Ni el propio Spielberg se libra de la criba. En Junio de 1993 el afamado realizador comenzaba un periplo de estrenos que culminarían con su primer – y merecidísimo – Oscar  al año siguiente. El director estrenaba Jurassic Park, adaptación del Best Seller del malogrado Michael Crichton, en la que un multimillonario abre un Parque Recreativo en una remota isla del Pacífico en la que sus principales atracciones son dinosaurios devueltos a la vida por medio de la ingeniería genética (la cual estaba muy de moda en los 80 y 90 gracias a la PCR).

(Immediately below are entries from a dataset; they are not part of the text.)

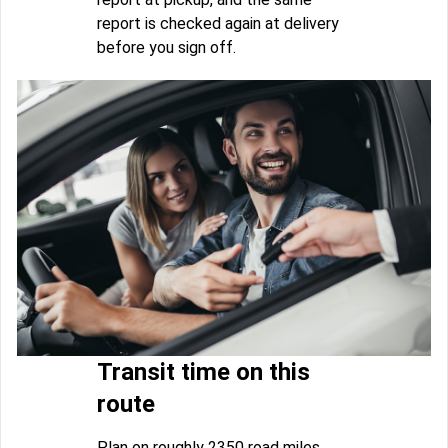
report is checked again at delivery
before you sign off.
Transit time on this
route
Plan on roughly 2350 road miles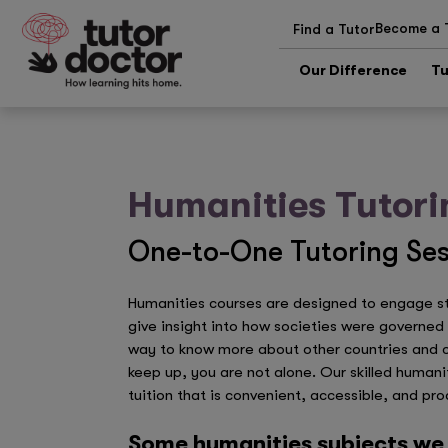
Become a 
Find a Tutor
Our Difference
Tu
Humanities Tutori
One-to-One Tutoring Ses
Humanities courses are designed to engage stu
give insight into how societies were governed i
way to know more about other countries and cul
keep up, you are not alone. Our skilled humani
tuition that is convenient, accessible, and pro
Some humanities subjects we 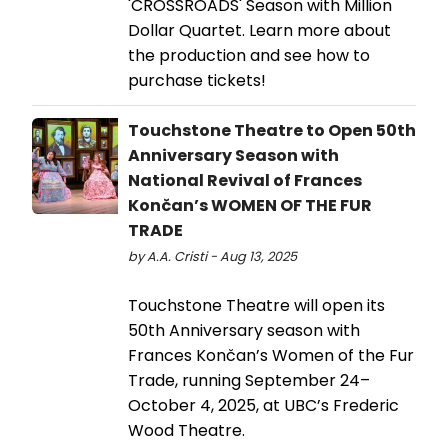
'CROSSROADS' Season with Million
Dollar Quartet. Learn more about
the production and see how to
purchase tickets!
Touchstone Theatre to Open 50th
Anniversary Season with
National Revival of Frances
Končan’s WOMEN OF THE FUR
TRADE
by A.A. Cristi - Aug 13, 2025
Touchstone Theatre will open its
50th Anniversary season with
Frances Končan’s Women of the Fur
Trade, running September 24–
October 4, 2025, at UBC’s Frederic
Wood Theatre.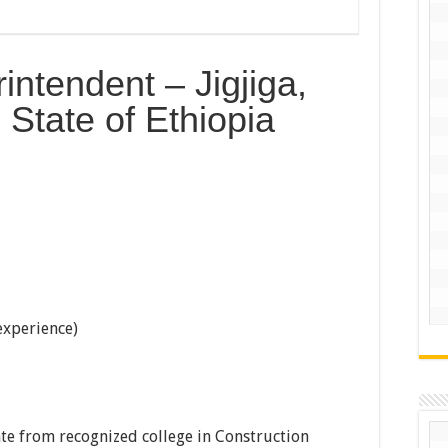
ntendent – Jigjiga,
State of Ethiopia
 experience)
te from recognized college in Construction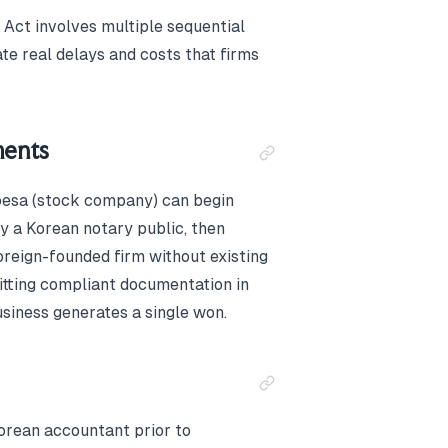
Act involves multiple sequential
te real delays and costs that firms
ments
hoesa (stock company) can begin
by a Korean notary public, then
oreign-founded firm without existing
itting compliant documentation in
siness generates a single won.
Korean accountant prior to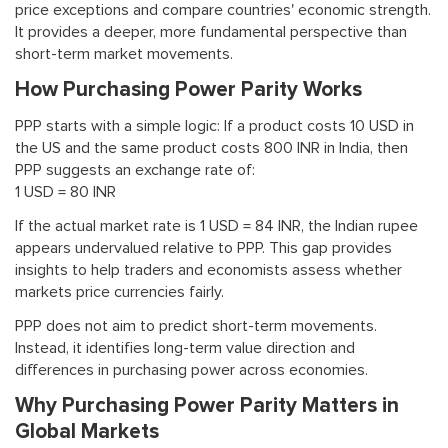
price exceptions and compare countries' economic strength.
It provides a deeper, more fundamental perspective than
short-term market movements.
How Purchasing Power Parity Works
PPP starts with a simple logic: If a product costs 10 USD in
the US and the same product costs 800 INR in India, then
PPP suggests an exchange rate of:
1 USD = 80 INR
If the actual market rate is 1 USD = 84 INR, the Indian rupee
appears undervalued relative to PPP. This gap provides
insights to help traders and economists assess whether
markets price currencies fairly.
PPP does not aim to predict short-term movements.
Instead, it identifies long-term value direction and
differences in purchasing power across economies.
Why Purchasing Power Parity Matters in
Global Markets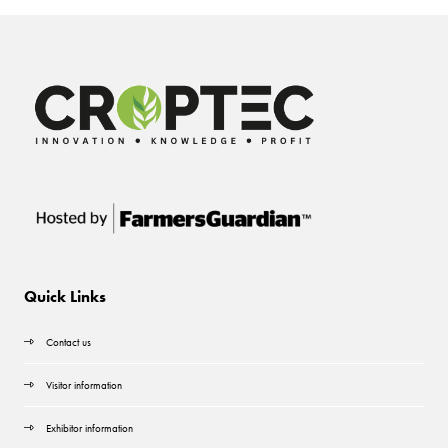
Quick Links
Contact us
Visitor information
Exhibitor information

La cinta se convirtió en la película más taquillera de la historia, creando un fenómeno de masas como pocas veces se habían contemplado. Ese mismo verano, en pleno alud de millones, rodaba La Lista de Schindler la cual estrenaría a finales de año deportándole el ya nombrado y codiciado Oscar de la Academia. Esa tradición de estrenar un cinta en verano para, mientras, rodar otra que llegaría a las pantallas a finales del mismo año es algo que luego ha repetido en películas como Minority Report  y Atrápame si puedes en 2002 o La Guerra de los Mundos y Munich en 2005 por citar unos casos.

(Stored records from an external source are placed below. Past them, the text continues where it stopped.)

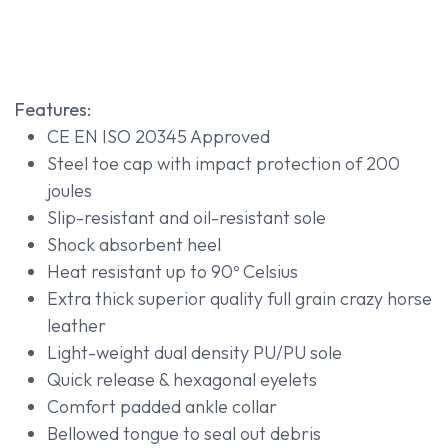
Features:
CE EN ISO 20345 Approved
Steel toe cap with impact protection of 200
joules
Slip-resistant and oil-resistant sole
Shock absorbent heel
Heat resistant up to 90º Celsius
Extra thick superior quality full grain crazy horse
leather
Light-weight dual density PU/PU sole
Quick release & hexagonal eyelets
Comfort padded ankle collar
Bellowed tongue to seal out debris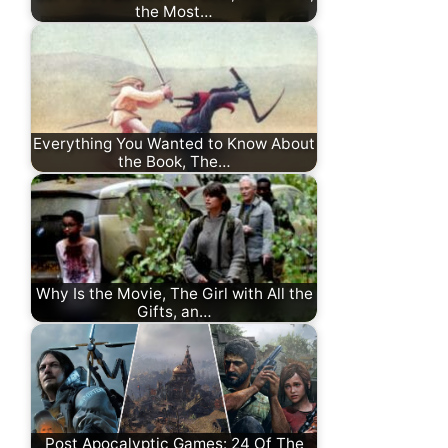
the Most…
Everything You Wanted to Know About
the Book, The…
Why Is the Movie, The Girl with All the
Gifts, an…
Post Apocalyptic Games: 24 Of The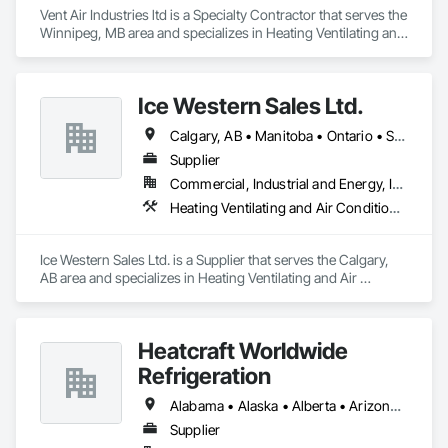
Vent Air Industries ltd is a Specialty Contractor that serves the 
Winnipeg, MB area and specializes in Heating Ventilating and 
Air Conditioning HVAC.
Ice Western Sales Ltd.
Calgary, AB • Manitoba • Ontario • Saskatchewan
Supplier
Commercial, Industrial and Energy, Infrastructure, Institutional, Residential
Heating Ventilating and Air Conditioning HVAC
Ice Western Sales Ltd. is a Supplier that serves the Calgary, 
AB area and specializes in Heating Ventilating and Air 
Conditioning HVAC.
Heatcraft Worldwide
Refrigeration
Alabama • Alaska • Alberta • Arizona • Arkansas • British Columbia • California • Colorado • Connecticut • Delaware • Florida • Georgia • Hawaii • Idaho • Illinois • Indiana • Iowa • Kansas • Kentucky • Louisiana • Maine • Manitoba • Maryland • Massachusetts • Michigan • Minnesota • Mississippi • Missouri • Montana • Nebraska • Nevada • New Brunswick • New Hampshire • New Jersey • New Mexico • New York • Newfoundland and Labrador • North Carolina • North Dakota • Nova Scotia • Ohio • Oklahoma • Ontario • Oregon • Pennsylvania • Prince Edward Island • Québec • Rhode Island • Saskatchewan • South Carolina • South Dakota • Tennessee • Texas • Utah • Vermont • Virginia • Washington • West Virginia • Wisconsin • Wyoming
Supplier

El 19 de Julio del 2013  llega la conversión al 3D del parque del señor Hammond – con motivo del 20 aniversario del estreno de la primera parte – la cual servirá a muchos para redescubrir una cinta que marcó un antes y un después en la era digital, o para que los más pequeños disfruten en una gran pantalla de las huidas de los velocirraptores. Los que me leen saben de mi repulsa a tal formato tridimensional, pero volver a disfrutar en todo su esplendor de algo que me hizo amar el cine a los 13 años es un caramelo muy delicioso y tentador que dudo que pueda rechazar.